**TEXT SECTION:**

Content starts

On paper, it sounds amazing: Place a few beacons around a car at a dealership, and create a connection point between the shopper who’s wandering the lot, the car they’re looking over, and a salesperson ready to build a relationship. In a flash, that person is treated to key model features, aftermarket options…not to mention financing and special incentives. The opportunity to actually connect a car to the systems dealers use to market, retail and process a vehicle purchase may well open a new chapter in the online to in-store evolution of automotive retail. It’s beyond RFID codes, and printed brochures. It’s an idea that could re-imagine that initial moment of engagement at the showroom, and help dealers create a more efficient, rich and connected sales experience.
The Internet of Things
But wait – not so fast. Beacons, sensors, gadgets…whatever the name, they’re a part of the Internet of Things, otherwise known as the IoT. According to Webopedia, the IoT “refers to the ever-growing network of physical objects that feature an IP address for Internet connectivity, and the communication that occurs between these objects and other Internet-enabled devices and systems.” A more specific explanation might go something like this: take a car, embed it with a sensor, and enable it to exchange and share information across a network. As a result, you connect the physical and virtual world via a controlled and designed environment. The things that make it happen are very small connectors that use Bluetooth low-energy (BLE) technology to identify the location of a customer and deliver content to them. It works through the use of an app: the signal pings the phone, which pushes the appropriate content based on the location of the person. That creates a more content-rich and private environment, which results in a better consumer experience. The downside, however, is that the customer has to download the app and opt-into the experience.

Content ends

[Dataset entries]
Content starts

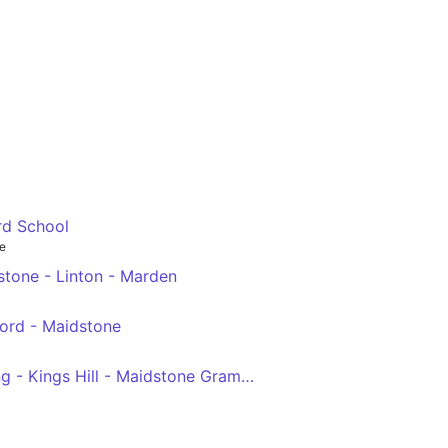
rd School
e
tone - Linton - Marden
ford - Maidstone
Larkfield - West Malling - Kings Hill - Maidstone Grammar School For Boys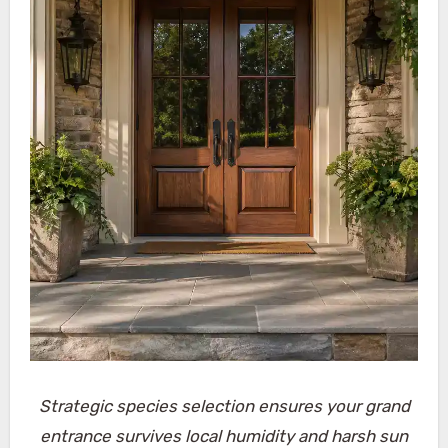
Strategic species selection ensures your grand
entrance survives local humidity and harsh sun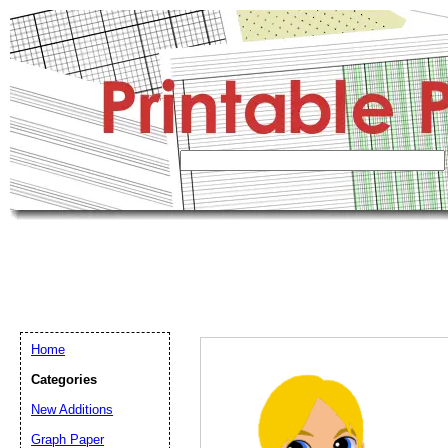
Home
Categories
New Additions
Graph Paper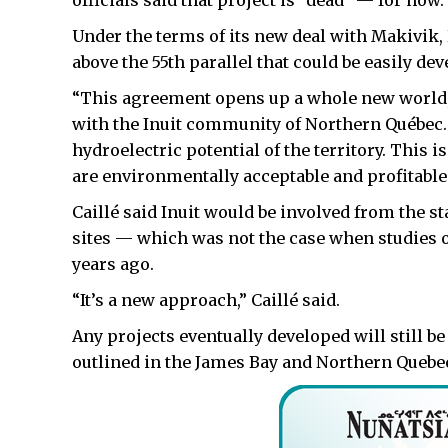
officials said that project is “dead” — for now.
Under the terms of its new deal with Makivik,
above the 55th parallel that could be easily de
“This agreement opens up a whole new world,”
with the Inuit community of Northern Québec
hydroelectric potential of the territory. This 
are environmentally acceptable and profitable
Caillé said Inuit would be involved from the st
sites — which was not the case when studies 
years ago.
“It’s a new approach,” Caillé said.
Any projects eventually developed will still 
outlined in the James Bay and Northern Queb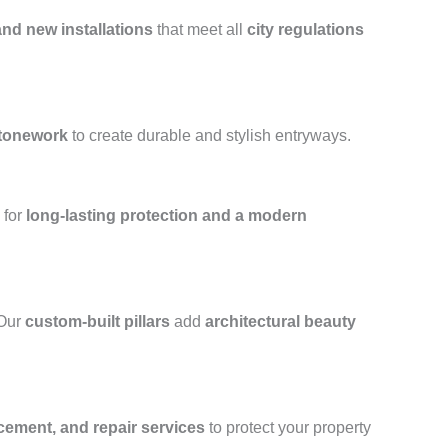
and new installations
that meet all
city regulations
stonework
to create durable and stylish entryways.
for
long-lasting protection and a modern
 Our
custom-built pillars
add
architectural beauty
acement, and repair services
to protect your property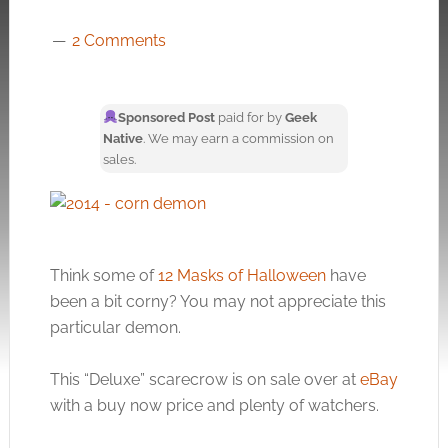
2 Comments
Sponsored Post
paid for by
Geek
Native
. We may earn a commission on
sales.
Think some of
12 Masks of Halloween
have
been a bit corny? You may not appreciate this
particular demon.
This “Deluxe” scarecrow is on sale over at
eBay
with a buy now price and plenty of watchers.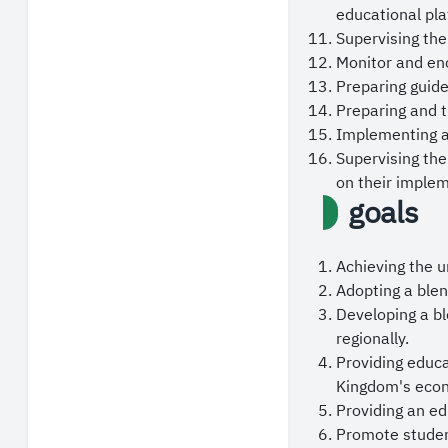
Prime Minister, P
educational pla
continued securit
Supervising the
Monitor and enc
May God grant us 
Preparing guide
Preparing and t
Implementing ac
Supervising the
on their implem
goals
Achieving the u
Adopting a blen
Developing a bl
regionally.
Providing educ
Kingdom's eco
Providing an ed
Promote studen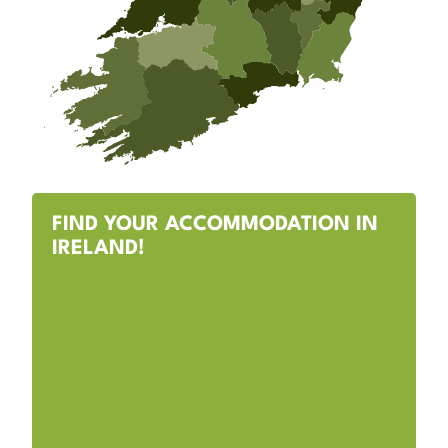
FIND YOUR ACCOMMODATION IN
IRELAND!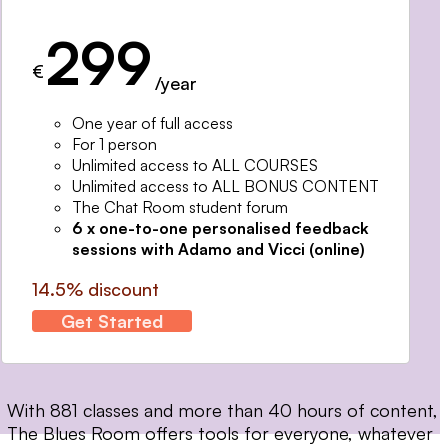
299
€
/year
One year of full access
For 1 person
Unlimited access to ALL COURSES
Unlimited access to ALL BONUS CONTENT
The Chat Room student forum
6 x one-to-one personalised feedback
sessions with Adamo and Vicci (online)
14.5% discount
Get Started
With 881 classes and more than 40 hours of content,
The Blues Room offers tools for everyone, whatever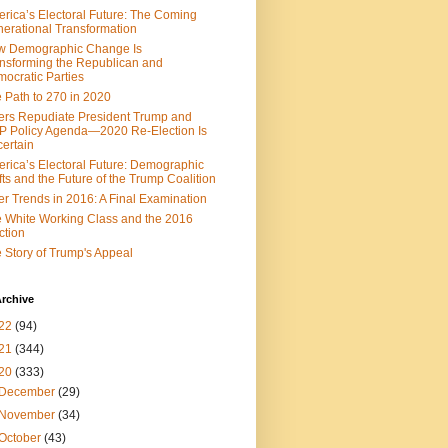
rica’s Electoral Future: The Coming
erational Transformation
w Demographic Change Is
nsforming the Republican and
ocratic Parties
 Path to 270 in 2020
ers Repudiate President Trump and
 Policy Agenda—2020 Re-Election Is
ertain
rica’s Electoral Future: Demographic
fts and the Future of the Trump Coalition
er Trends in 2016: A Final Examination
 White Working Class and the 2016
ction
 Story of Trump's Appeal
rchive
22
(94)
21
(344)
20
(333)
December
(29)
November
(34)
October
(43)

Content ends

**EXERCISE REQUIREMENTS:**
[1] According to the text on dealership beacons, what technology do the small connectors use to identify a customer's location?
[2] Reproduce the text on dealership beacons between "On paper, it" and "connected sales experience.", inclusive.

**RESULTS FOR THE EXERCISE:**
[1] They use Bluetooth low-energy (BLE) technology.

[2]
On paper, it sounds amazing: Place a few beacons around a car at a dealership, and create a connection point between the shopper who’s wandering the lot, the car they’re looking over, and a salesperson ready to build a relationship. In a flash, that person is treated to key model features, aftermarket options…not to mention financing and special incentives. The opportunity to actually connect a car to the systems dealers use to market, retail and process a vehicle purchase may well open a new chapter in the online to in-store evolution of automotive retail. It’s beyond RFID codes, and printed brochures. It’s an idea that could re-imagine that initial moment of engagement at the showroom, and help dealers create a more efficient, rich and connected sales experience.